**所给文段:**
★ ★ ★
刘晓川
我和老诗人崔墨卿相识于上世纪80年代下半叶,那时我刚加入北京作家协会不久,因我在《北京日报》文艺部供职,所以北京作协的几个专业创作委员会的会议,我都要去参加,以熟悉更多的作者。就在那些会上,我熟悉了老诗人崔墨卿。老崔是那种既热情又厚道的人。他很直率,快人快语,有啥说啥,不是那种弯弯绕。这样性格的人,和他交往不会有任何负担。我们很快相熟起来。他说北京有一个老工人诗歌创作协会,介绍我去跟大家伙认识一下,一下子就又和韩忆萍、何玉锁、王恩宇、顾绍康、耿春城、张宝申、陈满平、崔金生等十几个人熟悉了。我发现老崔是个十分顾念情感的人,对上述这些老诗人,平时谈起时,一个个如数家珍,都亲切得不得了。而当一些诗友挚友相继去世时,他掩饰不住无尽的悲痛,很快写就一篇篇饱含感情的悼念诗文,散发在多家报刊上。
慢慢地,我更熟悉了他的作品。老崔是以诗歌作品登上文坛的,他的诗歌非常大气,总有一气呵成之感,读起来荡气回肠。他早年是在位于清河的北京毛纺厂做挡车工和修理工,而他学诗起步于上世纪的1958年。应该承认他早年的诗作受《红旗歌谣》的影响很深。后来,他给当时的《北京晚报》投稿,晚报的一位负责诗歌的编辑叫姚爱伦,她给老崔写了一封回信,老崔至今还记得其中的几句话:除了独特的构思外,要有一两句让人读起来回味无穷的诗句,就完整了。年轻的老崔那时就努力朝着编辑对他的要求去做。1963年8月,老崔的诗作《厂矿诗抄·上班路上》在《北京日报》上发表了,虽然只有短短的30多行,但是带给他的喜悦至今都难以忘怀。
★ ★ ★
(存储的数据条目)
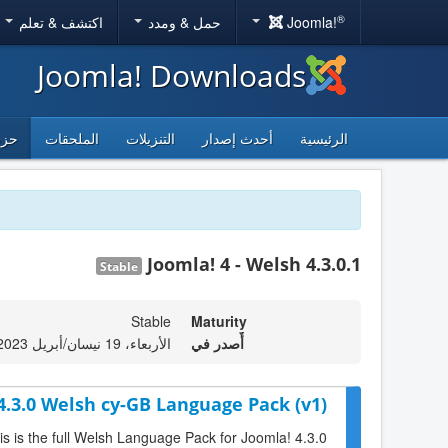
®
Joomla!
حمل & ومدد
اكتشف & تعلم
Joomla! Downloads
الرئيسية
أحدث إصدار
التنزيلات
الملحقات
حزم
Joomla! 4 - Welsh 4.3.0.1
Stable
Stable
Maturity
أٌصدر في
الأربعاء، 19 نيسان/أبريل 2023 06:46
4.3.0 Welsh cy-GB Language Pack (v1)
is is the full Welsh Language Pack for Joomla! 4.3.0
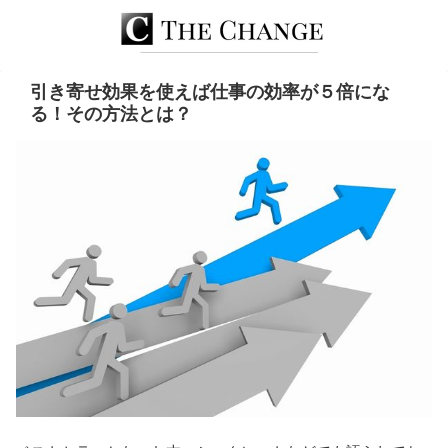
引き寄せ効果を使えば仕事の効率が５倍にな
る！その方法とは？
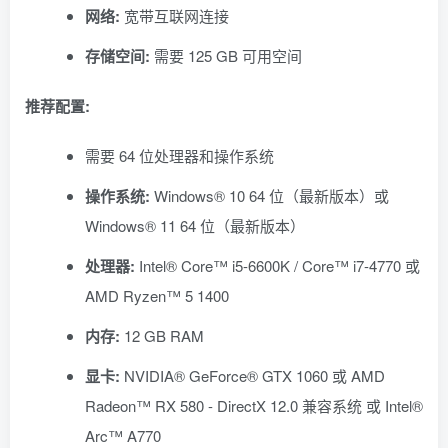
网络:
宽带互联网连接
存储空间:
需要 125 GB 可用空间
推荐配置:
需要 64 位处理器和操作系统
操作系统:
Windows® 10 64 位（最新版本）或
Windows® 11 64 位（最新版本）
处理器:
Intel® Core™ i5-6600K / Core™ i7-4770 或
AMD Ryzen™ 5 1400
内存:
12 GB RAM
显卡:
NVIDIA® GeForce® GTX 1060 或 AMD
Radeon™ RX 580 - DirectX 12.0 兼容系统 或 Intel®
Arc™ A770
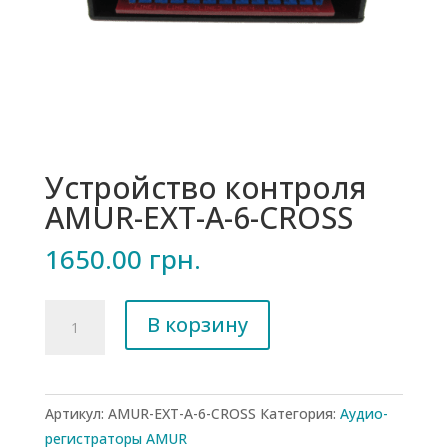
Устройство контроля
AMUR-EXT-A-6-CROSS
1650.00
грн.
Количество
В корзину
товара
Устройство
контроля
AMUR-
Артикул:
AMUR-EXT-A-6-CROSS
Категория:
Аудио-
EXT-
регистраторы AMUR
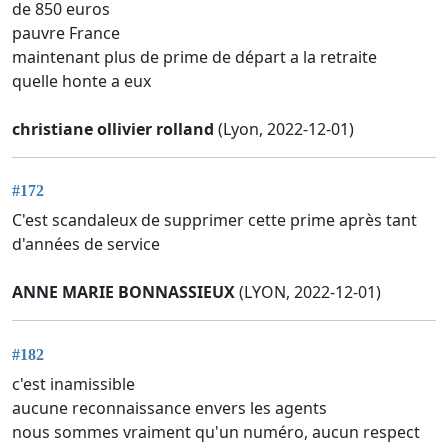
de 850 euros
pauvre France
maintenant plus de prime de départ a la retraite
quelle honte a eux
christiane ollivier rolland
(Lyon, 2022-12-01)
#172
C'est scandaleux de supprimer cette prime après tant
d'années de service
ANNE MARIE BONNASSIEUX
(LYON, 2022-12-01)
#182
c'est inamissible
aucune reconnaissance envers les agents
nous sommes vraiment qu'un numéro, aucun respect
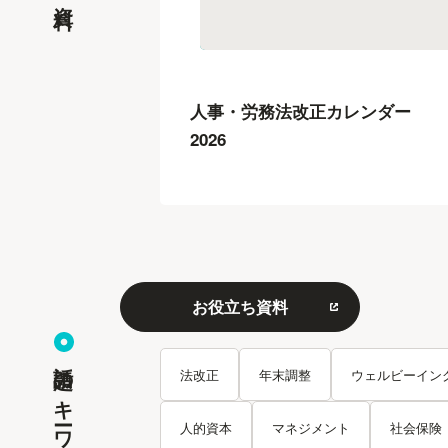
人事・労務法改正カレンダー
2026
お役立ち資料
話題のキーワード
法改正
年末調整
ウェルビーイン
人的資本
マネジメント
社会保険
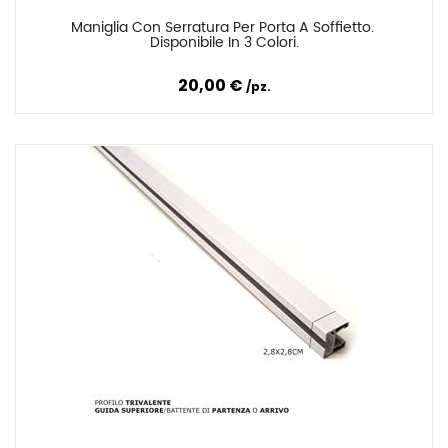
Maniglia Con Serratura Per Porta A Soffietto. 
Confronta
Disponibile In 3 Colori.
20,00 €
pz.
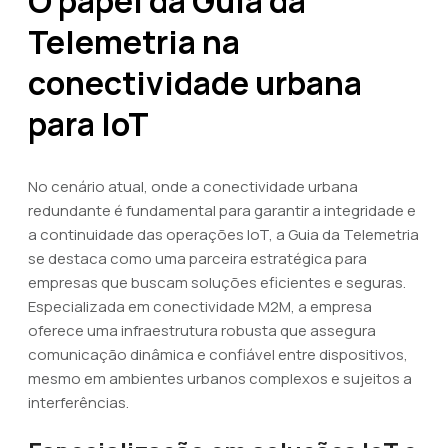
O papel da Guia da
Telemetria na
conectividade urbana
para IoT
No cenário atual, onde a conectividade urbana
redundante é fundamental para garantir a integridade e
a continuidade das operações IoT, a Guia da Telemetria
se destaca como uma parceira estratégica para
empresas que buscam soluções eficientes e seguras.
Especializada em conectividade M2M, a empresa
oferece uma infraestrutura robusta que assegura
comunicação dinâmica e confiável entre dispositivos,
mesmo em ambientes urbanos complexos e sujeitos a
interferências.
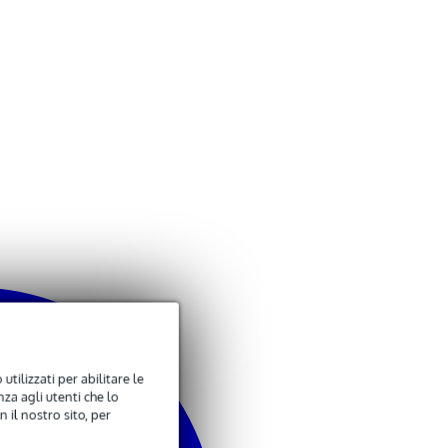
utilizzati per abilitare le
za agli utenti che lo
 il nostro sito, per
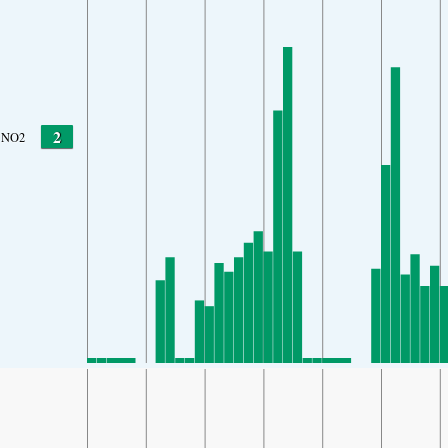
2
NO2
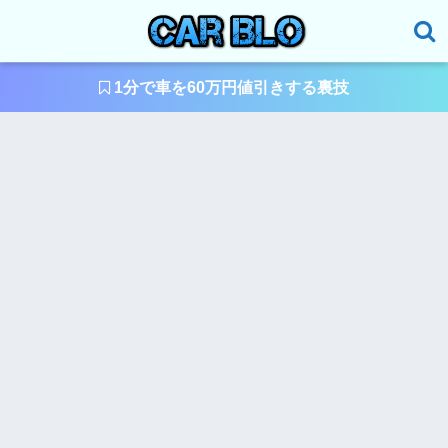
1分で車を60万円値引きする裏技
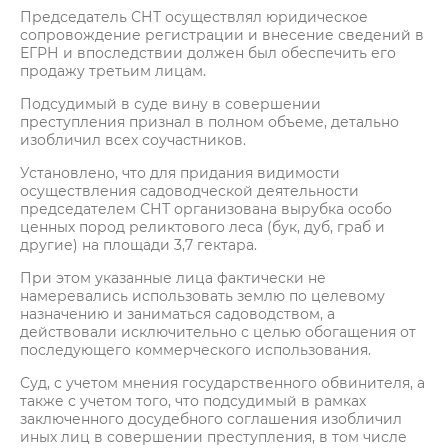
Председатель СНТ осуществлял юридическое
сопровождение регистрации и внесение сведений в
ЕГРН и впоследствии должен был обеспечить его
продажу третьим лицам.
Подсудимый в суде вину в совершении
преступления признал в полном объеме, детально
изобличил всех соучастников.
Установлено, что для придания видимости
осуществления садоводческой деятельности
председателем СНТ организована вырубка особо
ценных пород реликтового леса (бук, дуб, граб и
другие) на площади 3,7 гектара.
При этом указанные лица фактически не
намеревались использовать землю по целевому
назначению и заниматься садоводством, а
действовали исключительно с целью обогащения от
последующего коммерческого использования.
Суд, с учетом мнения государственного обвинителя, а
также с учетом того, что подсудимый в рамках
заключенного досудебного соглашения изобличил
иных лиц в совершении преступления, в том числе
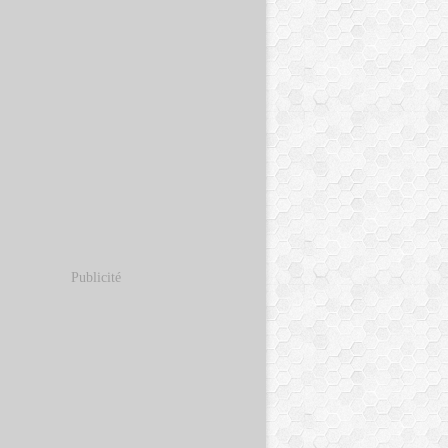
Publicité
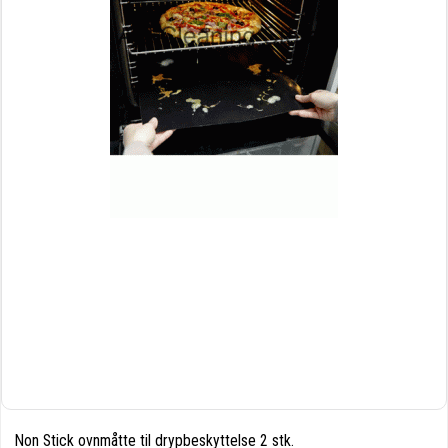
Non Stick ovnmåtte til drypbeskyttelse 2 stk.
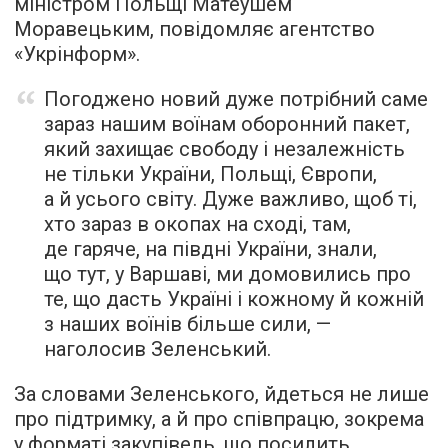
міністром Польщі Матеушем
Моравецьким, повідомляє агентство
«Укрінформ».
Погоджено новий дуже потрібний саме
зараз нашим воїнам оборонний пакет,
який захищає свободу і незалежність
не тільки України, Польщі, Європи,
а й усього світу. Дуже важливо, щоб ті,
хто зараз в окопах на сході, там,
де гаряче, на півдні України, знали,
що тут, у Варшаві, ми домовились про
те, що дасть Україні і кожному й кожній
з наших воїнів більше сили, —
наголосив Зеленський.
За словами Зеленського, йдеться не лише
про підтримку, а й про співпрацю, зокрема
у форматі закупівель, що посилить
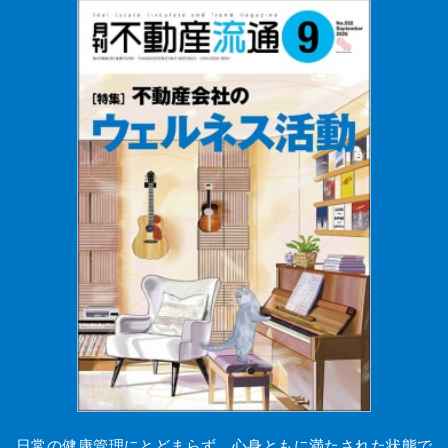
日常の健康管理にとどまらず、心身ともに満たされた状態で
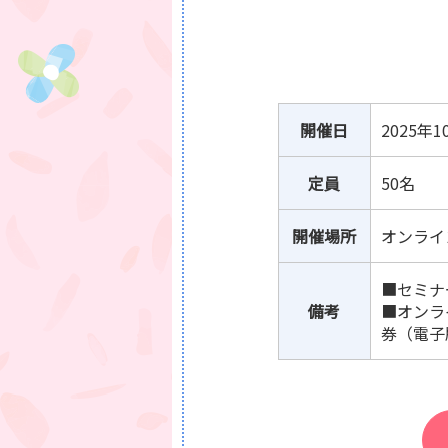
開催日
2025年
定員
50名
開催場所
オンライン
■セミナ
備考
■オンラ
券（電子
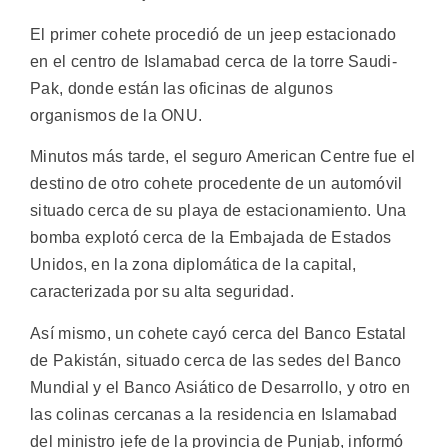
El primer cohete procedió de un jeep estacionado
en el centro de Islamabad cerca de la torre Saudi-
Pak, donde están las oficinas de algunos
organismos de la ONU.
Minutos más tarde, el seguro American Centre fue el
destino de otro cohete procedente de un automóvil
situado cerca de su playa de estacionamiento. Una
bomba explotó cerca de la Embajada de Estados
Unidos, en la zona diplomática de la capital,
caracterizada por su alta seguridad.
Así mismo, un cohete cayó cerca del Banco Estatal
de Pakistán, situado cerca de las sedes del Banco
Mundial y el Banco Asiático de Desarrollo, y otro en
las colinas cercanas a la residencia en Islamabad
del ministro jefe de la provincia de Punjab, informó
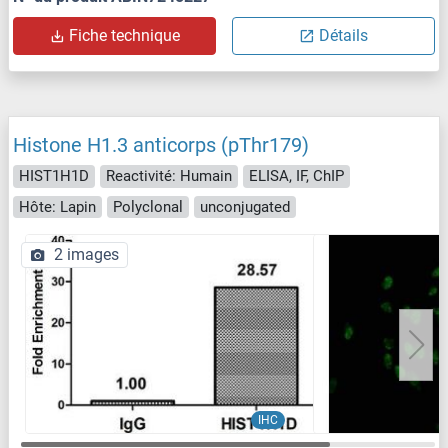
Fiche technique
Détails
Histone H1.3 anticorps (pThr179)
HIST1H1D
Reactivité: Humain
ELISA, IF, ChIP
Hôte: Lapin
Polyclonal
unconjugated
2 images
IHC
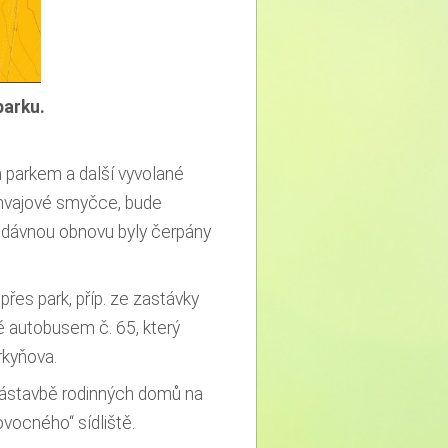
parku.
 parkem a další vyvolané
ramvajové smyčce, bude
edávnou obnovu byly čerpány
es park, příp. ze zastávky
ě autobusem č. 65, který
rkyňova.
 zástavbě rodinných domů na
„ovocného“ sídliště.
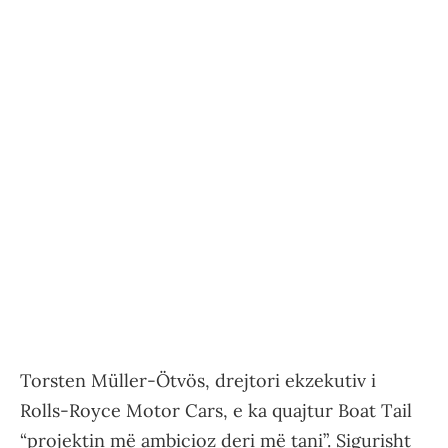
Torsten Müller-Ötvös, drejtori ekzekutiv i
Rolls-Royce Motor Cars, e ka quajtur Boat Tail
“projektin më ambicioz deri më tani”. Sigurisht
★ ★ ★
**任务要求:** 请改写关于崔墨卿的文章中从“慢慢地,我更熟悉了他的作品。”开始、一直到“带给他的喜悦至今都难以忘怀。”为止的部分，并把其中的“挡车工”换成“纺纱工”。

**练习结果:**
慢慢地,我更熟悉了他的作品。老崔是以诗歌作品登上文坛的,他的诗歌非常大气,总有一气呵成之感,读起来荡气回肠。他早年是在位于清河的北京毛纺厂做纺纱工和修理工,而他学诗起步于上世纪的1958年。应该承认他早年的诗作受《红旗歌谣》的影响很深。后来,他给当时的《北京晚报》投稿,晚报的一位负责诗歌的编辑叫姚爱伦,她给老崔写了一封回信,老崔至今还记得其中的几句话:除了独特的构思外,要有一两句让人读起来回味无穷的诗句,就完整了。年轻的老崔那时就努力朝着编辑对他的要求去做。1963年8月,老崔的诗作《厂矿诗抄·上班路上》在《北京日报》上发表了,虽然只有短短的30多行,但是带给他的喜悦至今都难以忘怀。